# Task to carry out
Each line of the records below that holds "shoulder" should be copied out.

# Exercise inputs
[Start of Attachment]

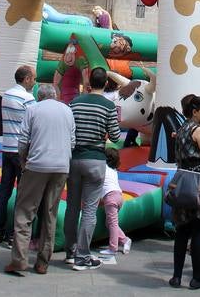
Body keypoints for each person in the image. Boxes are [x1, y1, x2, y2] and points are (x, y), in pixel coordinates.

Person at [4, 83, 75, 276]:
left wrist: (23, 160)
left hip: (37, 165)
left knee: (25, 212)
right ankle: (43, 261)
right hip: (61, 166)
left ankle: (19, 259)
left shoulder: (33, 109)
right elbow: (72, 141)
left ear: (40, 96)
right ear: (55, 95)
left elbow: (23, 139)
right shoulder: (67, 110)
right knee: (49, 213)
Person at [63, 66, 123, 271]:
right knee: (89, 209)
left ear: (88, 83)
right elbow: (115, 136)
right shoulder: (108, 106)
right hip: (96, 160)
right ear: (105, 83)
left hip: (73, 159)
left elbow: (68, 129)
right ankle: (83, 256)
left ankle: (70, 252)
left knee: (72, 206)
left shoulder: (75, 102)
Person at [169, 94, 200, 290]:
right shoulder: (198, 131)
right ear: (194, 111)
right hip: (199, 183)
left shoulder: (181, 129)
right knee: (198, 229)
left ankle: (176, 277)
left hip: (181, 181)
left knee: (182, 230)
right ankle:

[End of Attachment]
[Start of Attachment]

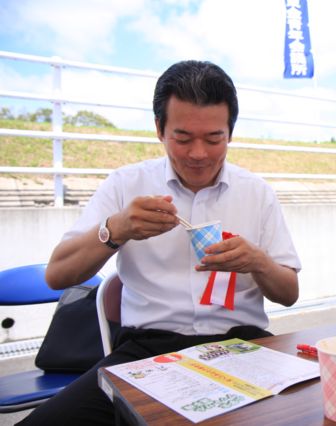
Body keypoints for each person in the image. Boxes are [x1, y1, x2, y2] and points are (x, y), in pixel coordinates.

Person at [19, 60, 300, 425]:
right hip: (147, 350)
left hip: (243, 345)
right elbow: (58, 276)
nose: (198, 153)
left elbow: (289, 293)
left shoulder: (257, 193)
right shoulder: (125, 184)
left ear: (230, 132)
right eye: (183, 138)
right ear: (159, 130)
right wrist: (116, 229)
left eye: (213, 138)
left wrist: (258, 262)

[End of Attachment]

# Exercise output
left shoulder: (33, 109)
right shoulder: (67, 110)
right shoulder: (108, 106)
left shoulder: (75, 102)
right shoulder: (198, 131)
left shoulder: (181, 129)
left shoulder: (257, 193)
right shoulder: (125, 184)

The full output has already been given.